What is being asked:
Copy out the lines of the entries below word for word, starting at the line that contains "county / district: Baltimore" and ending at the line that contains "name author: L.B. Sm.", and give nothing else.

+ + + +

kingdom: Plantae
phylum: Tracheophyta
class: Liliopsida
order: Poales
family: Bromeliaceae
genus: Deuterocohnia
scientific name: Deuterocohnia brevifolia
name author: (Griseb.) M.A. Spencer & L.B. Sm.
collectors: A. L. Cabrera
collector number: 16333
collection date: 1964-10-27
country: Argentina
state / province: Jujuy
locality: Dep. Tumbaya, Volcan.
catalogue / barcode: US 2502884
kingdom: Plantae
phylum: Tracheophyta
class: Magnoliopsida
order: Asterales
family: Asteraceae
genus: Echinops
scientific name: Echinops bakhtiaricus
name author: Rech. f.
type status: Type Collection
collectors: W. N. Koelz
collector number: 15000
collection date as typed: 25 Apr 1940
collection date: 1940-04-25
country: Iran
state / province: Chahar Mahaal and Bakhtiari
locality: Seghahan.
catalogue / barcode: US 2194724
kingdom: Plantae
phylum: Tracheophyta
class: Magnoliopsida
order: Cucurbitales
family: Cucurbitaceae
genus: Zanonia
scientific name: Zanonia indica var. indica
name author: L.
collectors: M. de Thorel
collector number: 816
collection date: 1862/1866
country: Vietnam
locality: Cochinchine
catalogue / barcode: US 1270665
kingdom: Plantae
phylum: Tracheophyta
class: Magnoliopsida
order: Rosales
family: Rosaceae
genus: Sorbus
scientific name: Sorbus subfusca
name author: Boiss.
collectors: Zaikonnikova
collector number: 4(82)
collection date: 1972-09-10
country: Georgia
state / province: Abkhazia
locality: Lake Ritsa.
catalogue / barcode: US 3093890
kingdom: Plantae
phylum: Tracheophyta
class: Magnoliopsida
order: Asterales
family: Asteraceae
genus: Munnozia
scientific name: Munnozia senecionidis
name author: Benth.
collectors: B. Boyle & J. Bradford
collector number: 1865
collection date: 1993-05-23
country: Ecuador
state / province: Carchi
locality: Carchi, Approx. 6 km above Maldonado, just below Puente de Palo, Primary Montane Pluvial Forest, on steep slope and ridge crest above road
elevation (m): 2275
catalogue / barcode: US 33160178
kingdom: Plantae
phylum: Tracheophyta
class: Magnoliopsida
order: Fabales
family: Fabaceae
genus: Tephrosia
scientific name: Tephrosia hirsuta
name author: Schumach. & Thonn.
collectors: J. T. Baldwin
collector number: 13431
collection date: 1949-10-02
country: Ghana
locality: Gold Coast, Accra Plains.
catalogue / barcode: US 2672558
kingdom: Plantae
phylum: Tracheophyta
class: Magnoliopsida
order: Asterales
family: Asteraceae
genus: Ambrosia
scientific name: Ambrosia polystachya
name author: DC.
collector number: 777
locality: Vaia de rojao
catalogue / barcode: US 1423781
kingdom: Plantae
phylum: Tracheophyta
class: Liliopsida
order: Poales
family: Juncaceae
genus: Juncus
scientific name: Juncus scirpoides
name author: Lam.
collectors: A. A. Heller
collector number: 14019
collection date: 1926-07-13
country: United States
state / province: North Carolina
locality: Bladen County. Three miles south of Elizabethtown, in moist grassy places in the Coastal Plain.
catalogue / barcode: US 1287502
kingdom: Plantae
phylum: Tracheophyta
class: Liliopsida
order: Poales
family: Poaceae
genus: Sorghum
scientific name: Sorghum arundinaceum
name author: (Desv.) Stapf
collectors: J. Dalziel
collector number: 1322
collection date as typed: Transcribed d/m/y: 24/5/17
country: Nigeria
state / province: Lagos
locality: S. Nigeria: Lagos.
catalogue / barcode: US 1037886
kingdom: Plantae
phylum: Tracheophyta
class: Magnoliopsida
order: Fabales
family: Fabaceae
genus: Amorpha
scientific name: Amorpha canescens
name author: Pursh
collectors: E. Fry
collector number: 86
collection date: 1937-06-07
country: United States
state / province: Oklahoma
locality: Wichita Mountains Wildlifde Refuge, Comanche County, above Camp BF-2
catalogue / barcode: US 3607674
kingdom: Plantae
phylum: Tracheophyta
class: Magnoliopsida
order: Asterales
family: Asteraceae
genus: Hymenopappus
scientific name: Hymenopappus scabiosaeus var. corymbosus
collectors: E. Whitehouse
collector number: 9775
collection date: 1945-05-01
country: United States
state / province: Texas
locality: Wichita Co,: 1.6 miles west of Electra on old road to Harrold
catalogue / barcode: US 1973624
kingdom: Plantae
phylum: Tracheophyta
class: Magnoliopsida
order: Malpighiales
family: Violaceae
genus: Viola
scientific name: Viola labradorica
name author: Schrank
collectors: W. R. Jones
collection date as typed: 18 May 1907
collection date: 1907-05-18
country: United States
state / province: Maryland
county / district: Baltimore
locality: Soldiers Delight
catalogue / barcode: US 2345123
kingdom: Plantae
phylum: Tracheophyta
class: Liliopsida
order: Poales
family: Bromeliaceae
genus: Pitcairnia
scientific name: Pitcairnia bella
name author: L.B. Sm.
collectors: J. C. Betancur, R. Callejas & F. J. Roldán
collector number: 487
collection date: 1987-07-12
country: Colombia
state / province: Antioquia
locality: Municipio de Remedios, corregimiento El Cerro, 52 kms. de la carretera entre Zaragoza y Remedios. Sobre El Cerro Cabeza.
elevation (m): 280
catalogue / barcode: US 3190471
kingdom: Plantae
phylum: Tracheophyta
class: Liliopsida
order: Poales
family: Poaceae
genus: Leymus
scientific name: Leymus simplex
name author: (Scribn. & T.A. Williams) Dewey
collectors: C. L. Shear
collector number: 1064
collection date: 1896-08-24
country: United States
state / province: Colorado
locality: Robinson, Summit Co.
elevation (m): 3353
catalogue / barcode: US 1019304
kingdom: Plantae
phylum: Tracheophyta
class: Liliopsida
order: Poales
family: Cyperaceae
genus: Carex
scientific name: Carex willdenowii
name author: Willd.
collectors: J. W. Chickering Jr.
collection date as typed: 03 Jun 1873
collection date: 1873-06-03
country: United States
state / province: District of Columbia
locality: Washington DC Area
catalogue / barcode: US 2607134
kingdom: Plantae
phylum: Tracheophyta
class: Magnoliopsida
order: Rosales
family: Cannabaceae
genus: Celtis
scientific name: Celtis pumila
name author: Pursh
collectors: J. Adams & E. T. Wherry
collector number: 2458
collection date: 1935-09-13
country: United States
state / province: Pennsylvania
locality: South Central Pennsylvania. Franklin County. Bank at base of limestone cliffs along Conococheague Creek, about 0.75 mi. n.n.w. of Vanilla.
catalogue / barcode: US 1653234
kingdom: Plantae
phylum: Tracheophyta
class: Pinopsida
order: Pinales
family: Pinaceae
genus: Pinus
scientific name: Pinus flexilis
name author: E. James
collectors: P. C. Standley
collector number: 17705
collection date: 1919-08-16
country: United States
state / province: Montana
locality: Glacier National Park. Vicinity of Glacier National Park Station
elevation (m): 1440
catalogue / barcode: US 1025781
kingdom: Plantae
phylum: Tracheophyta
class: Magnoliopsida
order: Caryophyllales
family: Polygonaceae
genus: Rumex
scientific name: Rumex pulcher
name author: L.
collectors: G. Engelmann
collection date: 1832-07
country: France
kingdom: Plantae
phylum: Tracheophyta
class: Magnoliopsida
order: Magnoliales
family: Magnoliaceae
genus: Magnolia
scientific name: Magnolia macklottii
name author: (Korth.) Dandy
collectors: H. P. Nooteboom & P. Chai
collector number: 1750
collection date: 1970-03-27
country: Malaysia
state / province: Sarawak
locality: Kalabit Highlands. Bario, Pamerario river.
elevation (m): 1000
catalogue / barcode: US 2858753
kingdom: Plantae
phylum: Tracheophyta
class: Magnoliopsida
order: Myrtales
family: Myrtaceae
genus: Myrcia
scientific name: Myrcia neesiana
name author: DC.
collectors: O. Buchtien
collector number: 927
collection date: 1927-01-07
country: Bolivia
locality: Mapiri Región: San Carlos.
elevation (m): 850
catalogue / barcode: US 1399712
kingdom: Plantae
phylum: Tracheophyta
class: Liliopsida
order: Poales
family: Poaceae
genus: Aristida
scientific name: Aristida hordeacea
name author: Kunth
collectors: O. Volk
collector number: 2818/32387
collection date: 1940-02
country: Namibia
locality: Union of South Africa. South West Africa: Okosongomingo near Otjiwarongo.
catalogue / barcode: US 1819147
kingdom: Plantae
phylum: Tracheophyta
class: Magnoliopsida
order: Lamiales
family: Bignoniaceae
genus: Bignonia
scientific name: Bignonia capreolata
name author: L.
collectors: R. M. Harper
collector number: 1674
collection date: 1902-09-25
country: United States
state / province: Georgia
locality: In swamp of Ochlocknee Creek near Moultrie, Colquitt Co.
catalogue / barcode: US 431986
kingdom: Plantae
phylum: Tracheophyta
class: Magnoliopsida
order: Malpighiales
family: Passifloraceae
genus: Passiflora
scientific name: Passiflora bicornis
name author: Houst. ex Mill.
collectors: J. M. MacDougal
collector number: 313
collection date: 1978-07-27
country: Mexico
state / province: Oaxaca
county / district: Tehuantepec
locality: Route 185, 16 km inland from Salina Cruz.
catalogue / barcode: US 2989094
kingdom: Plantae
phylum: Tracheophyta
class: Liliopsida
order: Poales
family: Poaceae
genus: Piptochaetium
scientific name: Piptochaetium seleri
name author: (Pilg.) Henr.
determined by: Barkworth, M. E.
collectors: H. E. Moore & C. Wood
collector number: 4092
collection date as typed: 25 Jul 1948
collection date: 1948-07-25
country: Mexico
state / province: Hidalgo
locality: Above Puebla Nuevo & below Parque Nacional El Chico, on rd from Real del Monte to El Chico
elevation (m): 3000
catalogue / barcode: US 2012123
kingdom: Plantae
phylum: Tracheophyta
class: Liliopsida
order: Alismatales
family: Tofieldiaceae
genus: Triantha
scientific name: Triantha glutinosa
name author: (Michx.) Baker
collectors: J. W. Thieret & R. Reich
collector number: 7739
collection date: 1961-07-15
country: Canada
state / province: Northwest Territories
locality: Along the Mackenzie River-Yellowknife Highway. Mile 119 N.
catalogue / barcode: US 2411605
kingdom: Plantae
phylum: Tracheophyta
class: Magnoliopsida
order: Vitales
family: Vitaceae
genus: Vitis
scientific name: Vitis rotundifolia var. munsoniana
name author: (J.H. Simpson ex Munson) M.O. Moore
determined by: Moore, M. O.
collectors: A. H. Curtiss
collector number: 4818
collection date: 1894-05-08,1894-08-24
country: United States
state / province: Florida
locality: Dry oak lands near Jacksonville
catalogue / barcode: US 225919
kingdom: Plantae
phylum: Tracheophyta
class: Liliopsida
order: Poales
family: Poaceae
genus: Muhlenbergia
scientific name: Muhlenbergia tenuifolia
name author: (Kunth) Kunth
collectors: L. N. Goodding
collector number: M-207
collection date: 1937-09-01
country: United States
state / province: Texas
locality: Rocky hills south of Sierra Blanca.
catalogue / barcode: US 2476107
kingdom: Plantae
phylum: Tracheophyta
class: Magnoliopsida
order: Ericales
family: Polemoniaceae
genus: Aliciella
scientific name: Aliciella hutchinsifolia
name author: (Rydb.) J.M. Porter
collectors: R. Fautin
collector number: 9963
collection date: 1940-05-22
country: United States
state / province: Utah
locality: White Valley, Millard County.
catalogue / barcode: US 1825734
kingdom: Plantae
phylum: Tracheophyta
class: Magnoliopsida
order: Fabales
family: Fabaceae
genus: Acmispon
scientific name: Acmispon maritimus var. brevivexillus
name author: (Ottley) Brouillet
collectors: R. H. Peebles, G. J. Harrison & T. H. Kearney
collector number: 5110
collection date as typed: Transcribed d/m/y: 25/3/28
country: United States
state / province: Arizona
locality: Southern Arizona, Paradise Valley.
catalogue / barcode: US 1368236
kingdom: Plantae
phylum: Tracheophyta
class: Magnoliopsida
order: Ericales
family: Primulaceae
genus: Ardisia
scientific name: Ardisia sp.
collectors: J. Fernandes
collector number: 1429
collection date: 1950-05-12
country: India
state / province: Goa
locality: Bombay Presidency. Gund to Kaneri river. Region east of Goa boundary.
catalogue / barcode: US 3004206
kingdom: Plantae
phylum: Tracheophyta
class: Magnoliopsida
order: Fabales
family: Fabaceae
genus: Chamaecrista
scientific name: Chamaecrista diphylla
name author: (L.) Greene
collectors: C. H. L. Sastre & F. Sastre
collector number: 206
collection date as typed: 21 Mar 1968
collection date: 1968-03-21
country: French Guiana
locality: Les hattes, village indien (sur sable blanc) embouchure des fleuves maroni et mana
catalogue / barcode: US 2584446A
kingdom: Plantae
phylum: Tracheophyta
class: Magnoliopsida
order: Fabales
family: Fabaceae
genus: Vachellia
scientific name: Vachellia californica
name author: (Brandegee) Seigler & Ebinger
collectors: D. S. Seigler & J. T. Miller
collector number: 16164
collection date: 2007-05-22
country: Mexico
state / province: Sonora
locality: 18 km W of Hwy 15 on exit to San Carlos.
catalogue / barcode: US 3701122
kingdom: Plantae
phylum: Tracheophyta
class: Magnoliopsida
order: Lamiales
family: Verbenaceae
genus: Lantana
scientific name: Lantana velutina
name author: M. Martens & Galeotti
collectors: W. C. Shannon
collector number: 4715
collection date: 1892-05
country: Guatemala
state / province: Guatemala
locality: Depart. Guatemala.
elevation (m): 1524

+ + + +

Result below:
county / district: Baltimore
locality: Soldiers Delight
catalogue / barcode: US 2345123
kingdom: Plantae
phylum: Tracheophyta
class: Liliopsida
order: Poales
family: Bromeliaceae
genus: Pitcairnia
scientific name: Pitcairnia bella
name author: L.B. Sm.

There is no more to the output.